Pero no sólo Marbella. Puedo contar por decenas los casos de alcaldes y concejales que se han enriquecido tras su paso por las corporaciones locales. Pese a la notoriedad de algunos de estos casos, no crean que el prestigio ni el ascendiente social de esos golfos han sufrido menoscabo, antes al contrario. La única diferencia entre un ladrón de poca monta y un político ladrón es que los primeros te roban, mientras que los políticos, además de robarte, tienen medios para pasar tu prestigio por la trituradora de los medios que controlan. Por eso el derecho moral de veto sobre las actividades corruptas de los políticos ha sido socialmente erradicado.

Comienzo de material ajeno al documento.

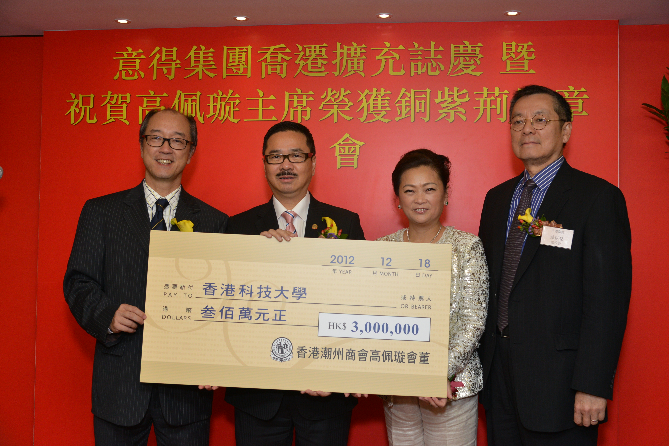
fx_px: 818
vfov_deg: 30.5
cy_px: 223
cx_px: 334
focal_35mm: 44
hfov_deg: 44.5
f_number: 5.6
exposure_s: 1/125
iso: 1000
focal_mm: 44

Por lo demás, salvo alguna honrosa excepción como la de la corajuda jueza Alaya de Sevilla, la mayoría de los jueces que conozco se deben antes a sus carreras profesionales que a la erradicación de los hábitos corruptos tan frecuentes entre los políticos, de tal forma que lo más rentable y ventajoso para ellos sea siempre mirar para otro lado.